======== SOURCE ========

In this paper we continue the studies described in [1, 16,17,18] and analyze the possibility of the use of neural networks for dangerous convective phenomena forecasting by processing the output data of numerical model of convective cloud [19,20,21,22]. The idea is to retrieve the possibility of thunderstorm forecasting from the data of the model, able to simulate only dynamical and microphysical characteristics of convective clouds, but not electrical characteristics. The ideas and the result delivered in [1] are developed and supplemented by the classification error calculations and by consideration of radial basic and probabilistic neural networks.

2 Initial Data

Research using machine learning methods is based on data, therefore, in order to obtain the best results, it is necessary to use reliable sources of information to obtain data and form their correct structure.

In this work, the data was obtained using the following algorithm:

  1. 1.

    We receive data on the date and place of meteorological phenomena occurrence;

  2. 2.

    We select the data corresponding to the presence of a thunderstorm or the absence of any meteorological phenomena;

  3. 3.

    We obtain data from atmosphere radio sounding for the certain date and place;

  4. 4.

    We convert the radio sounding data to the model input data format;

  5. 5.

    Using the hydrodynamic model, we obtain the integral and spectral characteristics of the cloud;

  6. 6.

    We determine the height and time corresponding to the maximum development and maximum water content of the cloud. The cloud parameters corresponding to these height and time will be used for the thunderstorm forecasting.

======== DATA EXCERPTS ========

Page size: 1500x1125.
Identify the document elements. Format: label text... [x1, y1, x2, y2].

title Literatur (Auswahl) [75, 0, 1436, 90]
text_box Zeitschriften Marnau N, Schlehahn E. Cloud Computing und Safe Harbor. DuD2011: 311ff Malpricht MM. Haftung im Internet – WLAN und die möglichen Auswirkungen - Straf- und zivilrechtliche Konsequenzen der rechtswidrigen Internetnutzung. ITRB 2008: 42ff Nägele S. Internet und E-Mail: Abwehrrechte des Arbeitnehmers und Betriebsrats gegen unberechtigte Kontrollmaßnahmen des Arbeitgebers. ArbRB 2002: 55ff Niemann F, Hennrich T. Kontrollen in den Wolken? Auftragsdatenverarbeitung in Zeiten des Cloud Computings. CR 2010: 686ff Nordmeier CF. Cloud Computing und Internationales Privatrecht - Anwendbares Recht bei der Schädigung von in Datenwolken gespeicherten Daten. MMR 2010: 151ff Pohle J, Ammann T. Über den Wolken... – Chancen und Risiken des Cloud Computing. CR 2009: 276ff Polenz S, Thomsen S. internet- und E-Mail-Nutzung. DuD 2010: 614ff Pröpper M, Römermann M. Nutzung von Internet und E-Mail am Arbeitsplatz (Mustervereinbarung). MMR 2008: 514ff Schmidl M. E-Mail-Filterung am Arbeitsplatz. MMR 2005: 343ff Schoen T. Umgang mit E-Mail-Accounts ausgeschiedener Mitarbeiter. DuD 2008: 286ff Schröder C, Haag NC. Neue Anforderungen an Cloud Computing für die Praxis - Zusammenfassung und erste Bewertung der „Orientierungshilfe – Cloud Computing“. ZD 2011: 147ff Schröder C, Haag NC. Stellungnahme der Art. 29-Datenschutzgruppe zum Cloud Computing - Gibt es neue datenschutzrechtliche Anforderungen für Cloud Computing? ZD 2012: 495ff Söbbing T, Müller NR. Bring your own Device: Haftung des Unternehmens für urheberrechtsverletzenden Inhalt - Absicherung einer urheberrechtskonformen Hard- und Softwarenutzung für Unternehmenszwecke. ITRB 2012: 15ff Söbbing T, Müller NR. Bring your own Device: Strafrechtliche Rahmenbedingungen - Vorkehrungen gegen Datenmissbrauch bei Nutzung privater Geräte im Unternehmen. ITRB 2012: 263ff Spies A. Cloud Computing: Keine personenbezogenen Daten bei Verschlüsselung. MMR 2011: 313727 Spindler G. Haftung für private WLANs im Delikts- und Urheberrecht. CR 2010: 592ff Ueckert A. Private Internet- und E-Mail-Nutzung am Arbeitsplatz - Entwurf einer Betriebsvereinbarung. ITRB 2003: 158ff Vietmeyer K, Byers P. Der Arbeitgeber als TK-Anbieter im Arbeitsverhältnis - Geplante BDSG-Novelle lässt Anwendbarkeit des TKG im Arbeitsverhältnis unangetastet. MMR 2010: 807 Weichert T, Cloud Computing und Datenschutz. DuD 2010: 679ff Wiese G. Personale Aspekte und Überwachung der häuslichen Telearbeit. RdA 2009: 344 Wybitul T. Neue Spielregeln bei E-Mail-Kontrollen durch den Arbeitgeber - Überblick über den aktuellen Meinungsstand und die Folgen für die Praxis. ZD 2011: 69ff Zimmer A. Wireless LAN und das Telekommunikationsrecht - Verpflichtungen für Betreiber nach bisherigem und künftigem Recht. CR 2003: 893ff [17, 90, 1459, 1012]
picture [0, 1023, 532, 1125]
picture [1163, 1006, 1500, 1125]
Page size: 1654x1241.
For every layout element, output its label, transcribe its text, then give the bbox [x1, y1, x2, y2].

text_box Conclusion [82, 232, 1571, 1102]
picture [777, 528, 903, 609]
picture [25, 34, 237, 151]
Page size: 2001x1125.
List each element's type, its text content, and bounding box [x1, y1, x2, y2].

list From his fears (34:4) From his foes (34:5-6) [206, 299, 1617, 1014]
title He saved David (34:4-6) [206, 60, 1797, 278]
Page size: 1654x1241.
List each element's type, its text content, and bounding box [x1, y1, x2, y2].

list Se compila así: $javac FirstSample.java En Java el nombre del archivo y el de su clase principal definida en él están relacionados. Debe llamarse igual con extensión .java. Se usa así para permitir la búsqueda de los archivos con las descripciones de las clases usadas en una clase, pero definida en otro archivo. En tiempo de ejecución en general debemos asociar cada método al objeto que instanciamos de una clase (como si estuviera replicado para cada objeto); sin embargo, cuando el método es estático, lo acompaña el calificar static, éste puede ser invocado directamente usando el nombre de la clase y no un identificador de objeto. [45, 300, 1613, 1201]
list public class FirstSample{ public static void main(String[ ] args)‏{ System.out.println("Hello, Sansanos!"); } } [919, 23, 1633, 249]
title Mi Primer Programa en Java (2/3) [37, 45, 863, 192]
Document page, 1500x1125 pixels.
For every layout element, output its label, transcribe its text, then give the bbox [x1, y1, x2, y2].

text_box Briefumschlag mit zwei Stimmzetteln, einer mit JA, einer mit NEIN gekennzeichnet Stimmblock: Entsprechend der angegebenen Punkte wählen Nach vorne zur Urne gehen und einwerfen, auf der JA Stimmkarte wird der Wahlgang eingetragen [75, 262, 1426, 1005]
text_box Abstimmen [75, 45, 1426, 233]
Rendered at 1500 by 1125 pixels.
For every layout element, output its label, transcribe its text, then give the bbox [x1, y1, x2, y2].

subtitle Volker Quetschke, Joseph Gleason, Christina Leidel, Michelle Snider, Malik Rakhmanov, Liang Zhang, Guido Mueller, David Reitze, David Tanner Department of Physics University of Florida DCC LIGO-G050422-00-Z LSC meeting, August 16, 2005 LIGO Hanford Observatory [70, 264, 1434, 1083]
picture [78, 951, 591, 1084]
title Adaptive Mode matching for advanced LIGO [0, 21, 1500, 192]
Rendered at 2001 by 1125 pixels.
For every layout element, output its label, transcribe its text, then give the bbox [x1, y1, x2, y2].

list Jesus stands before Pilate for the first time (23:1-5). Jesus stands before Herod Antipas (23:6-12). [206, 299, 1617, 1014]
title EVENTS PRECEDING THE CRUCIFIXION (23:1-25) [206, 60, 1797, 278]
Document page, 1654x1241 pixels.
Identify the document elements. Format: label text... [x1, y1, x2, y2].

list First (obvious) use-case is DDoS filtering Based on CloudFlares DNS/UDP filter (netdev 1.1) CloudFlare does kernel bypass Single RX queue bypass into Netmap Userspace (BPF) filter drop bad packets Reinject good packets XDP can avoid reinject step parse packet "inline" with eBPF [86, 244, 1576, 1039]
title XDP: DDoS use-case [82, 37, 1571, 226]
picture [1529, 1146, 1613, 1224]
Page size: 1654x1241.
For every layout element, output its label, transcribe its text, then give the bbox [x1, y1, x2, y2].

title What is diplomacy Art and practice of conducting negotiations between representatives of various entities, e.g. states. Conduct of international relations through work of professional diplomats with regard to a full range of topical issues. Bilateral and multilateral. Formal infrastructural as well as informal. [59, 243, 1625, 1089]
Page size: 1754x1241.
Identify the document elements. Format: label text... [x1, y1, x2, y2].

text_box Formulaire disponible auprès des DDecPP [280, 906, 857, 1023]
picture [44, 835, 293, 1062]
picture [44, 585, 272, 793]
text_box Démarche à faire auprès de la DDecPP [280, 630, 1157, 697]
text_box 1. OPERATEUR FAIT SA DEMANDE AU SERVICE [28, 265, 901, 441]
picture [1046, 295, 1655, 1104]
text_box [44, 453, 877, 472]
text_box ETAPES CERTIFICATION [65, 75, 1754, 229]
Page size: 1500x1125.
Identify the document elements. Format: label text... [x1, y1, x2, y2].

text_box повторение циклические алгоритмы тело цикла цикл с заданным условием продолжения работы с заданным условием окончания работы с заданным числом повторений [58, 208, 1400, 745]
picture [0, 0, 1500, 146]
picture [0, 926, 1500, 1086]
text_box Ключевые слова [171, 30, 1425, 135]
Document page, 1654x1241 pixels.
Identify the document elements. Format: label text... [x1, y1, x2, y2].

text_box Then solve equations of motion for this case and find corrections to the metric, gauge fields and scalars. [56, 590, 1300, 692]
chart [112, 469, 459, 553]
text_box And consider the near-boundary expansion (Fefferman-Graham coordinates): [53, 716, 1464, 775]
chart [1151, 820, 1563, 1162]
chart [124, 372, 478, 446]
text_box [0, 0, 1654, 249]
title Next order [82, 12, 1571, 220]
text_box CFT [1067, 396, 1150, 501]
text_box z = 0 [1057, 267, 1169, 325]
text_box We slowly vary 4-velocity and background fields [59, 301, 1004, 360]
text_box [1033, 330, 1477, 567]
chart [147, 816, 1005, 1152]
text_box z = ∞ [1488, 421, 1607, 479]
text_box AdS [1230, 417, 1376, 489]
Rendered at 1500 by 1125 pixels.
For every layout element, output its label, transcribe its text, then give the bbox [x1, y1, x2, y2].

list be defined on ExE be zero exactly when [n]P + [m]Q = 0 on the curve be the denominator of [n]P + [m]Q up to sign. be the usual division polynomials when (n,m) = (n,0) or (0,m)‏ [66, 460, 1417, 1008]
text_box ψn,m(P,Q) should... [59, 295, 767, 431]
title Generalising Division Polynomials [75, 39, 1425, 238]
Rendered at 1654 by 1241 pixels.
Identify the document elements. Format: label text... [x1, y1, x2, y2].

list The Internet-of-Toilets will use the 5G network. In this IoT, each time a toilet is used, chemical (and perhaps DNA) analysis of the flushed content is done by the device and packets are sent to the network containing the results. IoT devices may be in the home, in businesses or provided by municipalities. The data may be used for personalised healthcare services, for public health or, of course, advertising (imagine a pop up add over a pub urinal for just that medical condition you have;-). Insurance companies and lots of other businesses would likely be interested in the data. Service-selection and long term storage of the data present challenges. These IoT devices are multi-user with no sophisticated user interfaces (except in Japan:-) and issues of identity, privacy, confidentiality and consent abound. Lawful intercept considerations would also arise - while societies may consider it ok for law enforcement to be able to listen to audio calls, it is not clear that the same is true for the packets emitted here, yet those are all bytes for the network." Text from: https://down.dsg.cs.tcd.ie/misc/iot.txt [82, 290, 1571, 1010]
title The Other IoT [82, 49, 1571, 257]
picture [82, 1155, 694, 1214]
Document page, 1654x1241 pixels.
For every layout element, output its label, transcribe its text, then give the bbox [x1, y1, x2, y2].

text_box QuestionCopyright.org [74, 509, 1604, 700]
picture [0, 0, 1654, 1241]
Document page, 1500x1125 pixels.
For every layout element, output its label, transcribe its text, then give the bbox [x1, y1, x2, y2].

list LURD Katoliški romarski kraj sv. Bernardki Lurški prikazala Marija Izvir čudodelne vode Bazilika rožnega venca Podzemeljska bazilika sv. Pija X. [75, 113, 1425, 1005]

========

TASK INSTRUCTIONS:
- 1) Which two kinds of neural networks does the thunderstorm forecasting text say it considers in addition to the earlier work?
- 2) Please extend the thunderstorm forecasting text, starting right after its final sentence.

ANSWERS:
- 1) Radial basic and probabilistic neural networks.

- 2)
Formed data set contains 416 records, where 220 samples correspond to the presence of a thunderstorm and 196 samples to its absence. This data was divided into training and test data sets. The training one contains 333 samples and the test one contains 83. Due to the small amount of data we decided to use test data set for validation.

We also created labels for each sample in the data set. Since there are only two cases, the presence and absence of phenomenon, we could have created one label per sample. But we decided to use two labels per sample, one for each case, mainly because we will need to divide the output variables of the neural network at some point.

3 Data Preprocessing

Solution of machine learning problems require to find an unknown relationship between a known set of objects and a set of answers. In our case the fact of dangerous phenomenon occurrence can be considered as an answer, and the results of numerical modeling, can be considered as an object. Radiosonde sounding data are used as the model input.

Neural networks, like all machine learning algorithms, depend significantly on the quality of the source data. Therefore, before proceeding to the construction of a neural network, we will need prepare the data.

First, we normalize the data using the Standard Scaler method from the Python scikit-learn library, which converts the data to the standard normal distribution.

Then we select the most significant features. To do this, we use the Recursive Feature Elimination method from the scikit-learn library with Random Forest algorithm as an estimator. The method is as follows. The estimator is firstly trained on the initial set of features, then the least important feature is pruned and the procedure is recursively repeated with smaller and smaller set. Figure 1 shows the resulting graph of the prediction accuracy versus the number of features used. As can be seen from the figure, maximum accuracy is achieved when using 8 features. Their names and their importance are shown in the Fig. 2. Thus, we will use the following features: vapor, aerosol, relative humidity, density, temperature excess (inside cloud), pressure, velocity, temperature (in the environment).

Fig. 1.
figure 1

Graph of prediction accuracy versus the number of features involved

Fig. 2.
figure 2

Selected features and their importance.

4 Classical Multi-layer Perceptron and Perceptron Complexes

The main ideas and results achieved while using classical multilayer perceptron structure (Fig. 3) and perceptron complexes were described in [1]. Some additional explanations for using perceptron complexes and the values of the classification errors can be added to what is said there.

Fig. 3.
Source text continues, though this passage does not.